**EXTRAIT DU DOCUMENT:**

____

Une étude américaine sur les pratiques homos dans les toilettes publiques, publié il y a un peu plus d'un an, a remis en mémoire cette forme de drague d'un autre temps. Douce nostalgie de mes premiers émois sexuels, pas le tout premier cependant (dans un cinéma porno de la rue Vivienne à Paris …), mais presque et c’est là que j’ai connu mon premier amour. Un rapide coup d’œil à Wikipedia, nous apprend que les pissotières ont été conçues par le comte de Rambuteau au milieu du 19è siècle. Elles ont très vite nourri l’imaginaire et les pratiques homosexuelles, ce dont témoigne la littérature de la première partie du 20è siècle, Proust bien sûr sous la dénomination d’édicules ou de pistières, et Roger Peyrefitte, dans « Des Français », qui parle longuement des tasses, expression qui a vite supplanté chez les homosexuels les termes de vespasiennes , de baies ou de ginettes,
Je n’ai connu les tasses que peu de temps, à la fin des années 70, leur suppression, déjà graduelle depuis plusieurs années , ayant été décidée au début des années 80 : JC Decaux, l’entreprise qui installe aujourd’hui velib (ce qui ne signifie sans doute pas qu’elle se spécialise dans le domaine de la pédale), ayant été chargé de mettre en place les « sanisettes » payantes.
Il serait bien réducteur de ne voir dans les tasses qu’un lieu de « rencontres rapides pour hommes mariés ». Certes cette « catégorie » d’homosexuels », fréquentait ces lieux, mais selon un schéma temporel, le soir en sortant du boulot ( sans doute aussi le matin en y allant mais à cette heure là je n’étais point là pour le constater ) et avant de rentrer baiser bobonne, venaient s’y faire tailler une ou plusieurs pipes (entre autres).

____

Données d'analyse de graphiques
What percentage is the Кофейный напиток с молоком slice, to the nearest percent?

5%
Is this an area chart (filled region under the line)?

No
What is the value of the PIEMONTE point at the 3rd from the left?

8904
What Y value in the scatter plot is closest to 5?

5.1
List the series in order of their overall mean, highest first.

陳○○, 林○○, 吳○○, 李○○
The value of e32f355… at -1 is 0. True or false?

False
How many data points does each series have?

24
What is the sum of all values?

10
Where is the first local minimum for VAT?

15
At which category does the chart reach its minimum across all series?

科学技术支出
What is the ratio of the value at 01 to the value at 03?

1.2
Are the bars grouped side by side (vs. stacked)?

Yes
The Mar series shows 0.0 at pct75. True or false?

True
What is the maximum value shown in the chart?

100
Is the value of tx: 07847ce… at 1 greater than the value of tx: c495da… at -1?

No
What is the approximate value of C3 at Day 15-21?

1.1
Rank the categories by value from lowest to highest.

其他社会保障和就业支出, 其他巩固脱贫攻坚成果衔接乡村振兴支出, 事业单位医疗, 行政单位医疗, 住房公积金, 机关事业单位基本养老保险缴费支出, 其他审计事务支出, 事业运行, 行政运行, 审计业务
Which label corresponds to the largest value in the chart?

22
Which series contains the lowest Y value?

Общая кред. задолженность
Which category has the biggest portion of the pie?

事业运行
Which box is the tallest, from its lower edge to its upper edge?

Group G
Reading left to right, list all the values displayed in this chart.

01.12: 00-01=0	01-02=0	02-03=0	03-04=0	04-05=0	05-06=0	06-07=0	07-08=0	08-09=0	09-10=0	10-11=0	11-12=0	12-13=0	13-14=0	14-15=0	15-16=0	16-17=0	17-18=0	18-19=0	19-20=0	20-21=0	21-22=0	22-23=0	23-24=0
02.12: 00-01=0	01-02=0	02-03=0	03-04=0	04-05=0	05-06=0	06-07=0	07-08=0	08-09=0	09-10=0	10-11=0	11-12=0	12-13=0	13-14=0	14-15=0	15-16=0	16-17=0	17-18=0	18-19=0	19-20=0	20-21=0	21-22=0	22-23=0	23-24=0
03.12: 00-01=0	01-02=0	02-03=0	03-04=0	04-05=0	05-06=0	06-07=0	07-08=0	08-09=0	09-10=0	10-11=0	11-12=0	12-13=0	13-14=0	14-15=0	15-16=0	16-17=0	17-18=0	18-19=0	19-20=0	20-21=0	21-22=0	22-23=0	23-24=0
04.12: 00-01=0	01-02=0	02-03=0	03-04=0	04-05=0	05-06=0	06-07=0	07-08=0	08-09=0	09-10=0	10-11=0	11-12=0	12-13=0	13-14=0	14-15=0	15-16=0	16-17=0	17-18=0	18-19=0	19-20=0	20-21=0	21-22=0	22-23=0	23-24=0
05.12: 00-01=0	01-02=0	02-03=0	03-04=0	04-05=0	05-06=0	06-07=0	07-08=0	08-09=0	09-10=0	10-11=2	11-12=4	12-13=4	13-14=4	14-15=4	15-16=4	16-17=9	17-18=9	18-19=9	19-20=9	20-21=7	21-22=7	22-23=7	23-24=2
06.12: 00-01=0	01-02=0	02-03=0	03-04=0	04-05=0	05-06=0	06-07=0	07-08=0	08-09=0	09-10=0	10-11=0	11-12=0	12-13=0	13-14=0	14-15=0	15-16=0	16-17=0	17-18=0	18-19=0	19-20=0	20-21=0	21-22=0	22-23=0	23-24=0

____

**CONSIGNE A:**
D'après l'extrait sur les pissotières, qui les a conçues, et à quelle époque ?
**CONSIGNE B:**
Transcrivez le passage de l'extrait sur les pissotières allant de « Il serait bien » à « pipes (entre autres). ».
**CONSIGNE C:**
Poursuivez l'extrait sur les pissotières à partir de sa dernière phrase.

**ZONE DE RÉPONSE A:**
Le comte de Rambuteau, au milieu du XIXe siècle.

**ZONE DE RÉPONSE B:**
Il serait bien réducteur de ne voir dans les tasses qu’un lieu de « rencontres rapides pour hommes mariés ». Certes cette « catégorie » d’homosexuels », fréquentait ces lieux, mais selon un schéma temporel, le soir en sortant du boulot ( sans doute aussi le matin en y allant mais à cette heure là je n’étais point là pour le constater ) et avant de rentrer baiser bobonne, venaient s’y faire tailler une ou plusieurs pipes (entre autres).

**ZONE DE RÉPONSE C:**
Mais les tasses étaient bien plus que cela, un véritable « Totem » du lieu homosexuel, avec une population d’autant plus jeune que l’on s’avançait dans la nuit. Là où il y avait une tasse vous aviez de grandes chances de trouver dans son périmètre immédiat des baladeurs masculins, à pied, en vélo ou en voiture. Les tasses les plus courues étaient celles qui permettaient ces multiples approches et notamment la rotation des voitures dont les conducteurs scrutaient les lieux et s’arrêtaient devant, un peu plus loin, ou ne s’arrêtaient pas…La rencontre pouvait avoir lieu sans que jamais le seuil de la tasse ne soit franchi, un peu comme dans les autres lieus de drague en plein air. Ailleurs, l’entrée dans la tasse n’était qu’un signal envoyé à celui dont on venait de croiser le regard afin qu’il marque son acceptation par le même mouvement, mais l’affaire ne se conclurait pas là. Et puis bien sûr il y a ceux qui « faisaient ça là », à la va vite, soit parce que leur sexualité était celle là, soit parce que qu’ils ne pouvaient assumer d’affronter le regard de l’autre et leur propre homosexualité. Les tasses avaient l’avantage sur les autres lieux « naturels » (plages, bois, jardins etc..), outre d’être facilement réparables dans une ville inconnue si on avait oublier son guide, de faciliter la prise de contact, un peu comme les bars sexe aujourd’hui. A l’époque il y avait certes quelques bars, saunas et boites, mais il fallait « sonner » pour entrer ( et beaucoup pensaient, à tort ou à raison, que ceux qui fréquentaient ces lieux étaient fichés) et il n’était pas possible de baiser sur place.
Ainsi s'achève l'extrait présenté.